Saturday morning cartoons have rarely been “good” exactly, but they were especially miserable in the 1980s, as animation companies like Hanna-Barbera and Ruby-Spears pumped out an obscene amount of shows designed expressly to promote toy lines, create ancillary revenue streams for existing franchises, and exploit trends in popular culture. Prime examples of each appear on the two-disc, five-hour Saturday Morning Cartoons 1980s DVD set, and though the shows themselves are often excruciating to watch (with a couple of key exceptions), the set’s a useful cultural artifact, archiving some of the worst of a terrible era.
For the worst of the worst, head straight to The Biskitts and Monchhichis, two post-Smurfs sensations about mini-societies of adorable furballs. There’s a touch of Robin Hood to The Biskitts, as cute lil’ canines pester an evil king, while Monchhichis concerns a magical world where fuzzy tree-dwellers stave off attacks by The Grumplins. The two shows range from the inane (as evidenced by Biskitts dialogue like “you really saved our tails”) to the cloying (as evidenced by a Monchhichis plot that has the little monkey-things trying to retrieve the “Tickle Crystal” that runs their “HappyWorks”), but they do effectively sum up what a large chunk of children’s entertainment was like in the ’80s. Equally on-point and almost as awful: The Flintstone Kids, part of an insidious ’80s trend toward infantilizing existing franchises by making well-known characters freakishly small. The jokes here are lamer and the animation cruddier than the original Flintstones; the show’s lone saving grace is that it lacks a laugh track.
The set’s samples of early ’80s sword-and-sorcery come off much better. The pre-He-Man Thundarr The Barbarian—which featured behind-the-scenes talents of Jack Kirby, Alex Toth, Steve Gerber, and other comics heavyweights—looks too stiff, but its post-apocalyptic premise smartly combines elements of Conan, Kamandi, and Star Wars, making it a good sampler of the era’s geek-culture. Galtar And The Golden Lance (technically a Sunday afternoon cartoon, part of the syndicated Funtastic World Of Hanna-Barbera package) offers more conventional fantasy storytelling, but is at least visually imaginative. Then there’s Dragon’s Lair, which has the dubious distinction of sporting animation worse than the videogame on which it’s based. Dragon’s Lair takes a lighter approach than its fantasy-toon contemporaries, and makes some amusing attempts to reflect its source material, by ending each act-break by asking the audience to decide what the hero should do next.

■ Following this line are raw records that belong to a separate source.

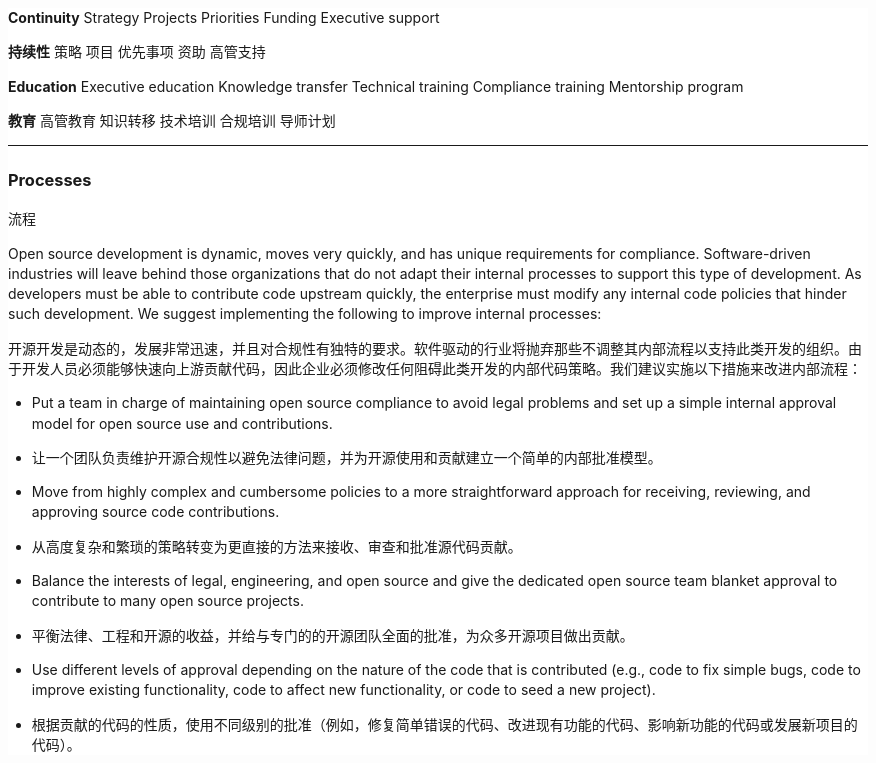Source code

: **Continuity**
Strategy 
Projects 
Priorities 
Funding 
Executive support

**持续性**
策略 
项目 
优先事项 
资助
高管支持

**Education**
Executive education
Knowledge transfer 
Technical training
Compliance training
Mentorship program
 
**教育**
高管教育
知识转移 
技术培训
合规培训
导师计划

---

### Processes

流程

Open source development is dynamic, moves very quickly, and has unique requirements for compliance. Software-driven industries will leave behind those organizations that do not adapt their internal processes to support this type of development. As developers must be able to contribute code upstream quickly, the enterprise must modify any internal code policies that hinder such development. We suggest implementing the following to improve internal processes:

开源开发是动态的，发展非常迅速，并且对合规性有独特的要求。软件驱动的行业将抛弃那些不调整其内部流程以支持此类开发的组织。由于开发人员必须能够快速向上游贡献代码，因此企业必须修改任何阻碍此类开发的内部代码策略。我们建议实施以下措施来改进内部流程：

- Put a team in charge of maintaining open source compliance to avoid legal problems and set up a simple internal approval model for open source use and contributions.
- 让一个团队负责维护开源合规性以避免法律问题，并为开源使用和贡献建立一个简单的内部批准模型。

- Move from highly complex and cumbersome policies to a more straightforward approach for receiving, reviewing, and approving  source code contributions.
- 从高度复杂和繁琐的策略转变为更直接的方法来接收、审查和批准源代码贡献。
- Balance the interests of legal, engineering, and open source and  give the dedicated open source team blanket approval to contribute to many open source projects.
- 平衡法律、工程和开源的收益，并给与专门的的开源团队全面的批准，为众多开源项目做出贡献。
- Use different levels of approval depending on the nature of the code  that is contributed (e.g., code to fix simple bugs, code to improve  existing functionality, code to affect new functionality, or code to  seed a new project).
- 根据贡献的代码的性质，使用不同级别的批准（例如，修复简单错误的代码、改进现有功能的代码、影响新功能的代码或发展新项目的代码）。
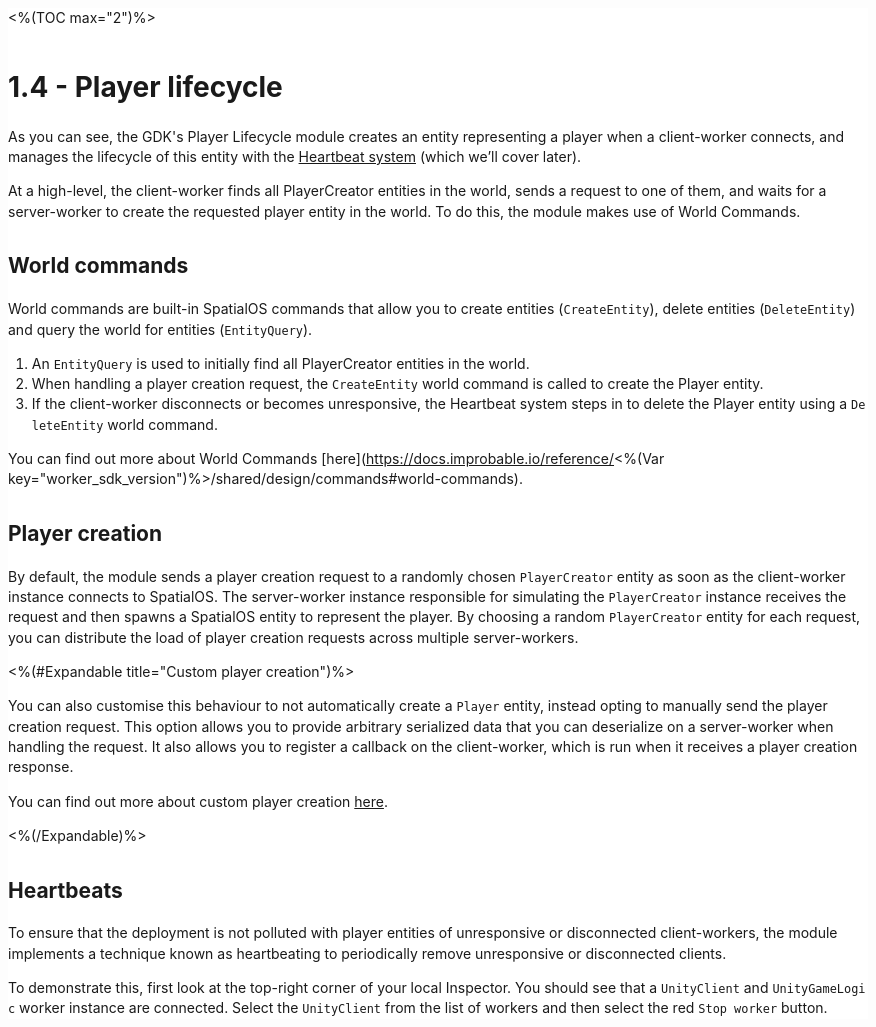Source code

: <%(TOC max="2")%>

# 1.4 - Player lifecycle

As you can see, the GDK's Player Lifecycle module creates an entity representing a player when a client-worker connects, and manages the lifecycle of this entity with the [Heartbeat system]({{urlRoot}}/modules/player-lifecycle/heartbeating) (which we’ll cover later).

At a high-level, the client-worker finds all PlayerCreator entities in the world, sends a request to one of them, and waits for a server-worker to create the requested player entity in the world. To do this, the module makes use of World Commands.

## World commands

World commands are built-in SpatialOS commands that allow you to create entities (`CreateEntity`), delete entities (`DeleteEntity`) and query the world for entities (`EntityQuery`).

1. An `EntityQuery` is used to initially find all PlayerCreator entities in the world.
1. When handling a player creation request, the `CreateEntity` world command is called to create the Player entity.
1. If the client-worker disconnects or becomes unresponsive, the Heartbeat system steps in to delete the Player entity using a `DeleteEntity` world command.

You can find out more about World Commands [here](https://docs.improbable.io/reference/<%(Var key="worker_sdk_version")%>/shared/design/commands#world-commands).

## Player creation

By default, the module sends a player creation request to a randomly chosen `PlayerCreator` entity as soon as the client-worker instance connects to SpatialOS. The server-worker instance responsible for simulating the `PlayerCreator` instance receives the request and then spawns a SpatialOS entity to represent the player. By choosing a random `PlayerCreator` entity for each request, you can distribute the load of player creation requests across multiple server-workers.

<%(#Expandable title="Custom player creation")%>

You can also customise this behaviour to not automatically create a `Player` entity, instead opting to manually send the player creation request. This option allows you to provide arbitrary serialized data that you can deserialize on a server-worker when handling the request. It also allows you to register a callback on the client-worker, which is run when it receives a player creation response.

You can find out more about custom player creation [here]({{urlRoot}}/modules/player-lifecycle/custom-player-creation).

<%(/Expandable)%>

## Heartbeats

To ensure that the deployment is not polluted with player entities of unresponsive or disconnected client-workers, the module implements a technique known as heartbeating to periodically remove unresponsive or disconnected clients.

To demonstrate this, first look at the top-right corner of your local Inspector. You should see that a `UnityClient` and `UnityGameLogic` worker instance are connected. Select the `UnityClient` from the list of workers and then select the red `Stop worker` button.

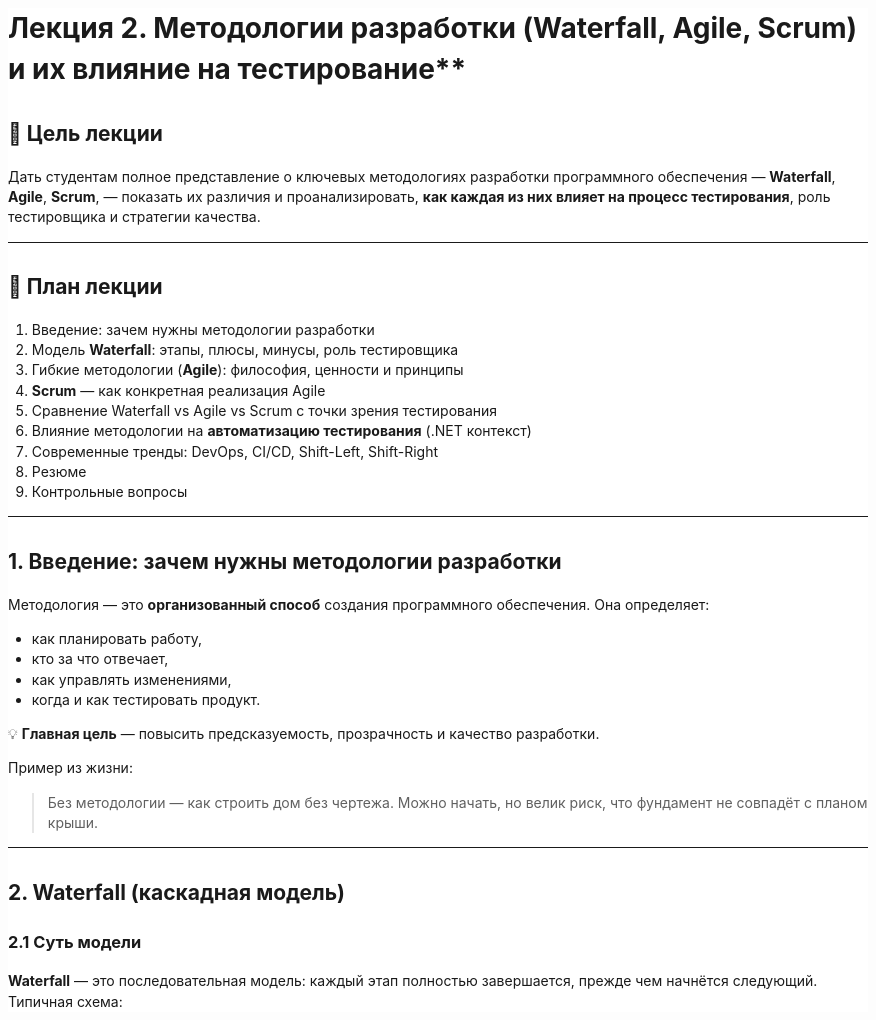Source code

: # Лекция 2. Методологии разработки (Waterfall, Agile, Scrum) и их влияние на тестирование**

## 🎯 Цель лекции

Дать студентам полное представление о ключевых методологиях разработки программного обеспечения — **Waterfall**, **Agile**, **Scrum**, — показать их различия и проанализировать, **как каждая из них влияет на процесс тестирования**, роль тестировщика и стратегии качества.

---

## 🧭 План лекции

1. Введение: зачем нужны методологии разработки
2. Модель **Waterfall**: этапы, плюсы, минусы, роль тестировщика
3. Гибкие методологии (**Agile**): философия, ценности и принципы
4. **Scrum** — как конкретная реализация Agile
5. Сравнение Waterfall vs Agile vs Scrum с точки зрения тестирования
6. Влияние методологии на **автоматизацию тестирования** (.NET контекст)
7. Современные тренды: DevOps, CI/CD, Shift-Left, Shift-Right
8. Резюме
9. Контрольные вопросы

---

## 1. Введение: зачем нужны методологии разработки

Методология — это **организованный способ** создания программного обеспечения.
Она определяет:

* как планировать работу,
* кто за что отвечает,
* как управлять изменениями,
* когда и как тестировать продукт.

💡 **Главная цель** — повысить предсказуемость, прозрачность и качество разработки.

Пример из жизни:

> Без методологии — как строить дом без чертежа. Можно начать, но велик риск, что фундамент не совпадёт с планом крыши.

---

## 2. Waterfall (каскадная модель)

### 2.1 Суть модели

**Waterfall** — это последовательная модель: каждый этап полностью завершается, прежде чем начнётся следующий.
Типичная схема:
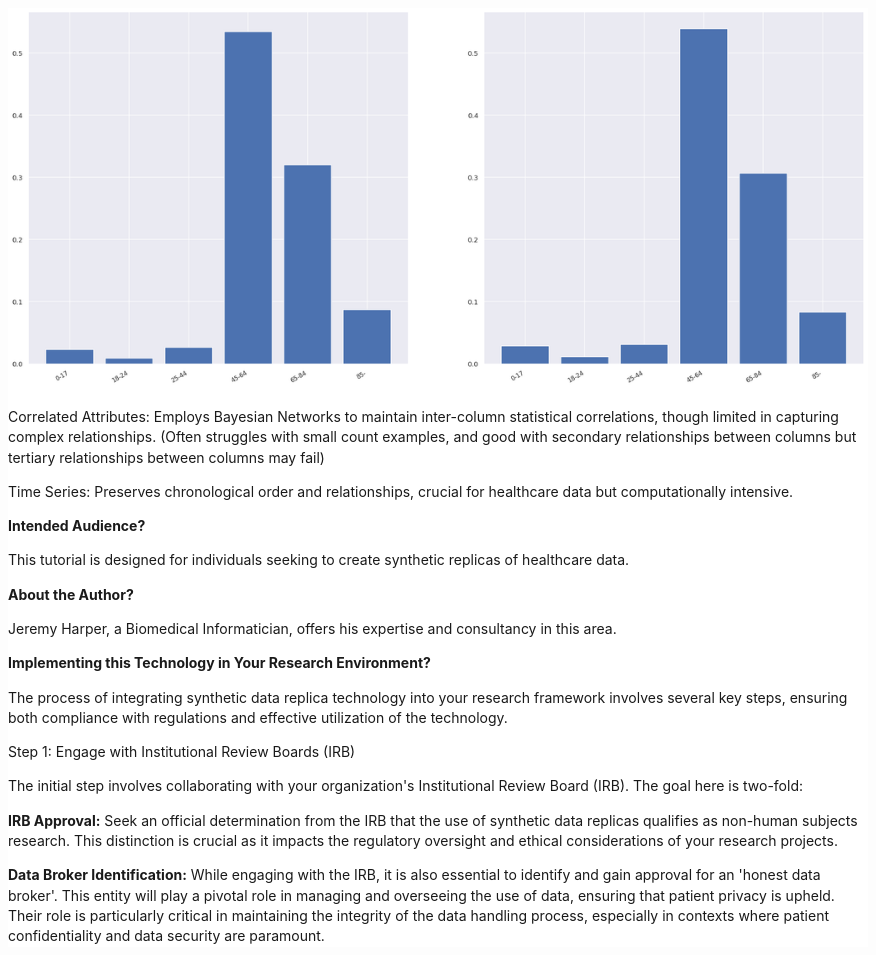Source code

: ![correlated mode age bracket histograms](plots/correlated_Age_bracket.png)

Correlated Attributes: Employs Bayesian Networks to maintain inter-column statistical correlations, though limited in capturing complex relationships. (Often struggles with small count examples, and good with secondary relationships between columns but tertiary relationships between columns may fail)

Time Series: Preserves chronological order and relationships, crucial for healthcare data but computationally intensive.

**Intended Audience?**

This tutorial is designed for individuals seeking to create synthetic replicas of healthcare data.

**About the Author?**

Jeremy Harper, a Biomedical Informatician, offers his expertise and consultancy in this area.

**Implementing this Technology in Your Research Environment?**

The process of integrating synthetic data replica technology into your research framework involves several key steps, ensuring both compliance with regulations and effective utilization of the technology.

Step 1: Engage with Institutional Review Boards (IRB)

The initial step involves collaborating with your organization's Institutional Review Board (IRB). The goal here is two-fold:

**IRB Approval:** Seek an official determination from the IRB that the use of synthetic data replicas qualifies as non-human subjects research. This distinction is crucial as it impacts the regulatory oversight and ethical considerations of your research projects.

**Data Broker Identification:** While engaging with the IRB, it is also essential to identify and gain approval for an 'honest data broker'. This entity will play a pivotal role in managing and overseeing the use of data, ensuring that patient privacy is upheld. Their role is particularly critical in maintaining the integrity of the data handling process, especially in contexts where patient confidentiality and data security are paramount.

Continuing in the “extending the brand” vein, Saturday Morning Cartoons 1980s contains one episode each of Mister T and the syndicated miniseries Chuck Norris: Karate Kommandos, both of which place iconic action heroes at the head of a team of a team of young adventurers. Mister T has the edge in kitsch value here, if only because of its mohawked dog and “Listen up, kids!” life lessons. Neither show though is as endearingly nuts as Goldie Gold And Action Jack, a free-associating mix of Matt Houston and Richie Rich that recounts the adventures an obscenely wealthy blonde bombshell and the investigative reporter she employs. From the jumbo jet with a domed swimming pool to plots that have Goldie Gold escaping Incan warriors by hopping in her space shuttle and flying to her satellite mansion, GG&AJ is just about crazy enough to merit a full-season DVD release.
And then there are the intentionally “wacky” shows, represented here by Kwicky Koala and The Completely Mental Misadventures Of Ed Grimley. The former is one of legendary animator Tex Avery’s final projects: a Droopy rip-off that demonstrates—depressingly—how hard it is to make Avery’s loose-limbed gags work in limited animation. The latter, however, is a minor gem, taking Martin Short’s manic SCTV/SNL character and running him through a string of bizarre, often tongue-in-cheek slapstick scenarios, with frequent breaks for messages from live-action horror-host Count Floyd and educational scientists The Amazing Gustav Brothers. The problem with most of the cartoons on this set is that they ignore the limitations of their form, trying to do full-scale comedy or full-scale adventure in spite of the static images and dim color of early ’80s TV animation. Ed Grimley, in keeping with Short’s career-long fascination with showbiz phoniness, uses what it has, going self-consciously corny with its gags and letting language and voices carry the comedy. It embraces the silliness.
Key features: A borderline-pretentious 18-minute look back on the creation and legacy of Thundarr.